Over the past several years, I’ve found volunteering creeping into my life in more meaningful ways than ever before. I joined The Junior League of San Francisco over four years ago at the behest of a friend. Though I joined mostly to make new friends, I’ve found the community and learning opportunities more influential life than any paid position I’ve had in a long time. And I did achieve my original goal of making friends—the women I’ve met there have truly been amazing. Though I’m still an active member on the board of the JLSF, the experience there has inspired me to find more volunteer opportunities in my new home of Tahoe.
When I speak with many people about volunteering, I often hear that they simply don’t have time. While that’s a valid point in many of our lives, I think it’s a short-sighted one. In this world of constant change and the 100-year life, there is simply no way that a 9-5 is going to afford you all of the learning that you’ll need to stay current. At my last few jobs, there has been little to no investment in my career trajectory by managers and this isn’t rare. (I feel a bit bad about saying that because I think manager’s perception is often different, such as thinking that every 1:1 is professional development). Much of your learning will need to be on your own time and of your own volition. This short-on-time perspective also gives us permission to ignore what’s going on and hope that someone else with more time on their hands is fixing the _____________ (homeless, housing crisis, school funding, etc.) problem.
I’d love to urge you to consider what a few hours of your time can do not only for your community, but for you! Here are three reasons you should make time to volunteer (besides the obvious one of giving back to your community:
Pick up new skills – In the past year alone in The Junior League, I’ve run a fundraiser, worked to solicit donations, spearheaded the creation of a strategic plan, and served on a non-profit board. I’ve also learned soft skills, such as how to motivate a team while still achieving the desired goals. None of these opportunities would have been available in my day job because they would have been completely irrelevant to what they were paying me to do. But, in my “off hours” these experiences helped build my confidence to take on new projects that are completely outside of my wheelhouse. Really the possibilities are endless when you dive into volunteering.
Learn about your community – Each community is unique in its issues, traditions, and people.
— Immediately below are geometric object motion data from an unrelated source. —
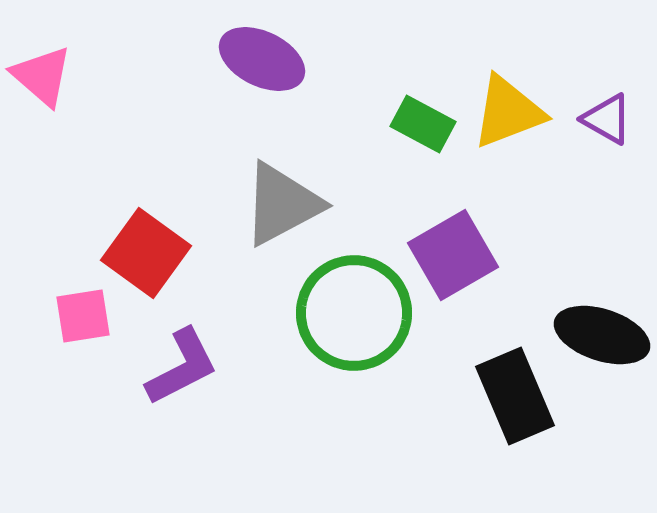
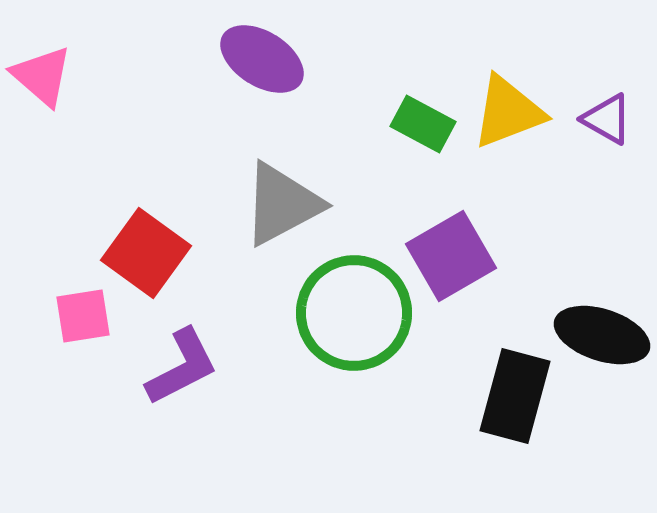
purple ellipse: rotated 6 degrees clockwise
purple square: moved 2 px left, 1 px down
black rectangle: rotated 38 degrees clockwise
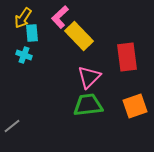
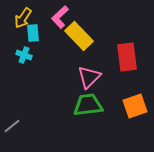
cyan rectangle: moved 1 px right
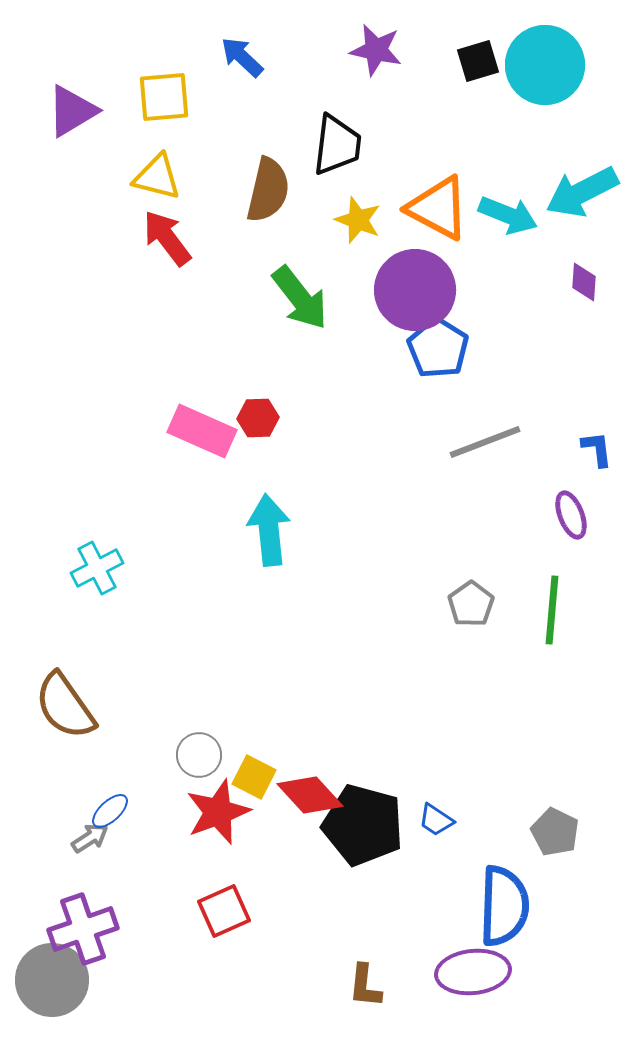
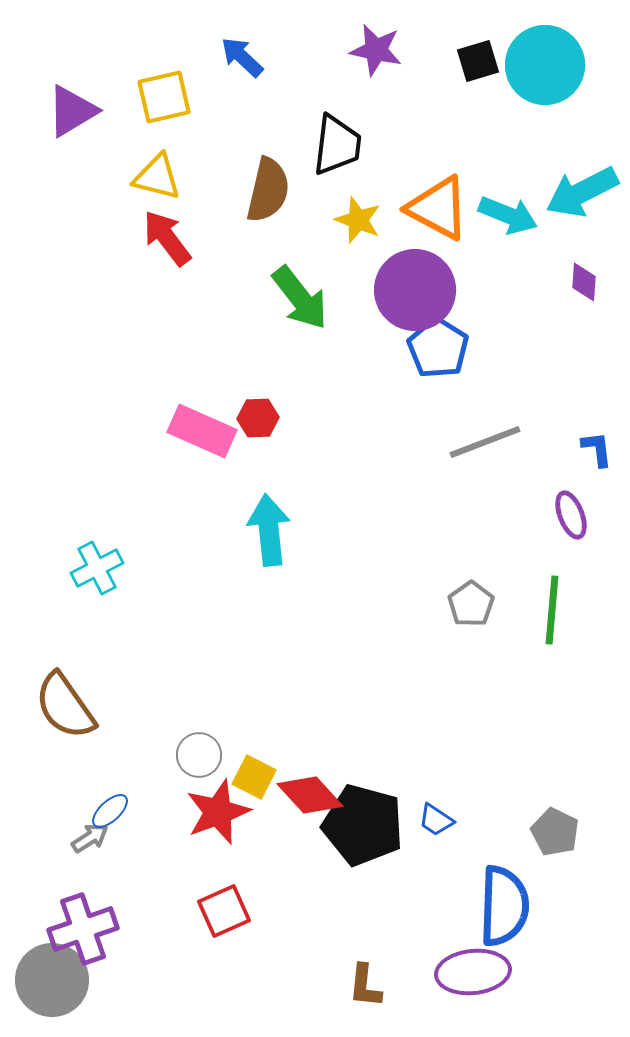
yellow square at (164, 97): rotated 8 degrees counterclockwise
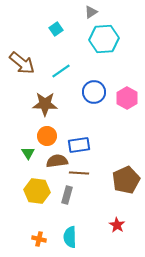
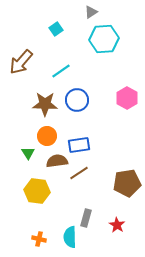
brown arrow: moved 1 px left, 1 px up; rotated 92 degrees clockwise
blue circle: moved 17 px left, 8 px down
brown line: rotated 36 degrees counterclockwise
brown pentagon: moved 1 px right, 3 px down; rotated 16 degrees clockwise
gray rectangle: moved 19 px right, 23 px down
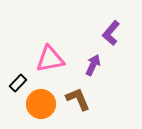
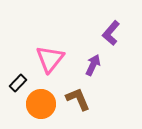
pink triangle: rotated 40 degrees counterclockwise
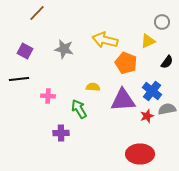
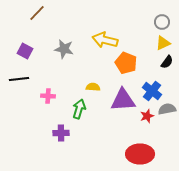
yellow triangle: moved 15 px right, 2 px down
green arrow: rotated 48 degrees clockwise
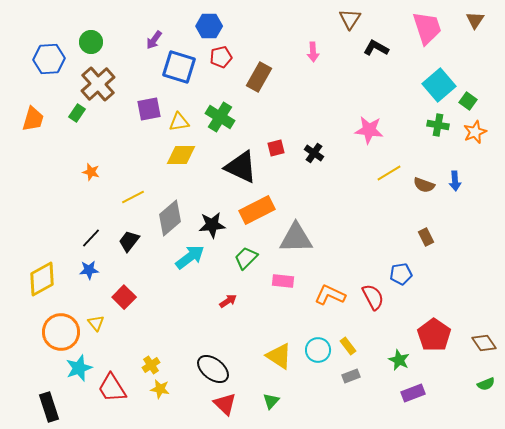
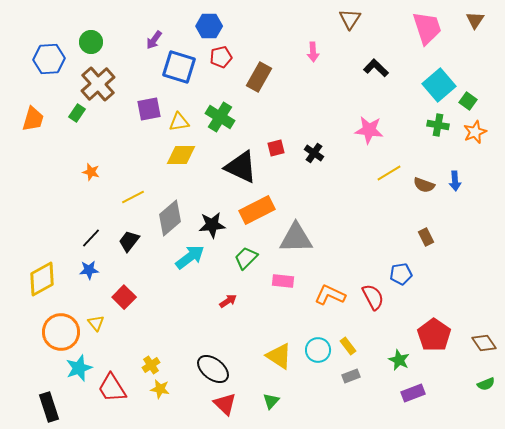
black L-shape at (376, 48): moved 20 px down; rotated 15 degrees clockwise
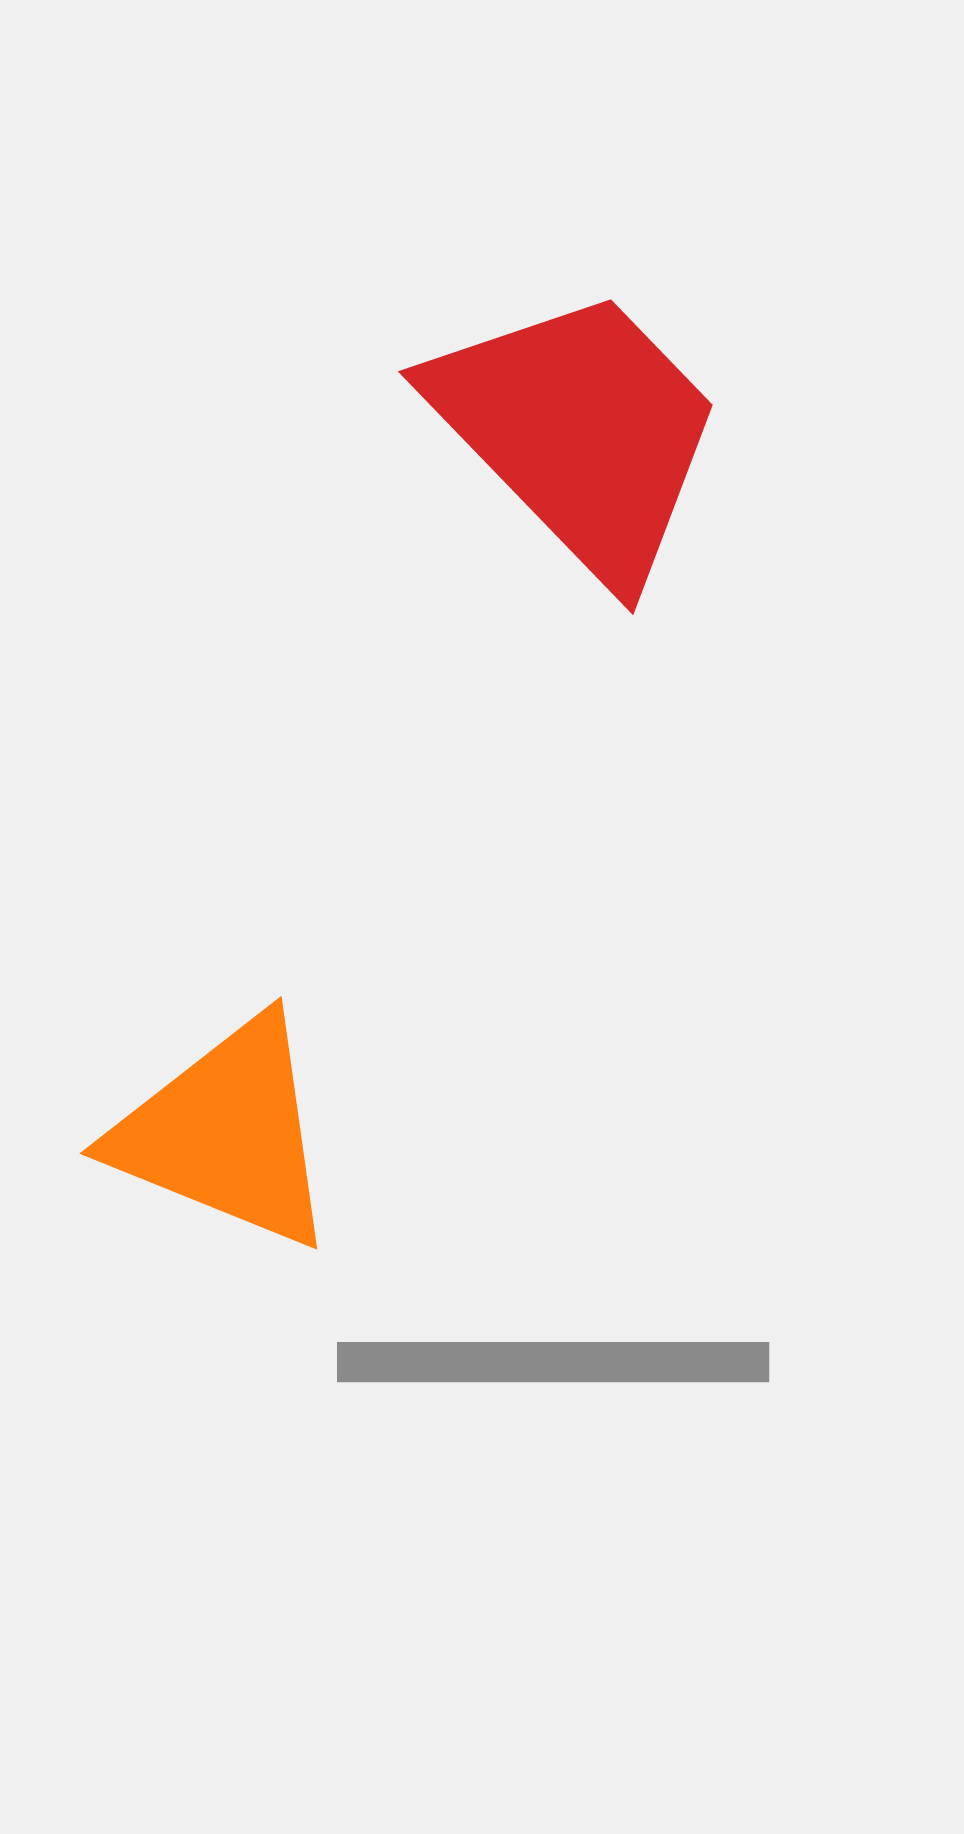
Volunteering gives you an insider’s perspective on what makes your community tick. Even if you’ve lived there all your life, a volunteer experience gives you access to the people directly working on an impact area and others who care about it. Volunteering with Keep Tahoe Blue, allowed me to better understand the impact they’ve made for 60 years and how our community might be vastly different if someone weren’t working directly on it.
Meet new people – For me, this has been the most rewarding. Learning new job skills is important, but making new friends and growing my network is better. In my experience, once beyond the first few years of working, work becomes more individualistic. People are busier than ever and many don’t really take the time to brainstorm, collaborate, or provide meaningful feedback. Good volunteer organizations know that these attributes are what make people return year after year, so they will make sure that the experience is social and educational. The fundraiser never would have made as much money without the team effort and it would have taken weeks to collect the necessary water quality data without the scores of volunteers that showed up for Snapshot Day.
Volunteering can fill in gaps not only in your career, but in your community knowledge and, in some cases can help you discover passions and networks that you never knew existed. Tell me about the skills you’ve learned through volunteering!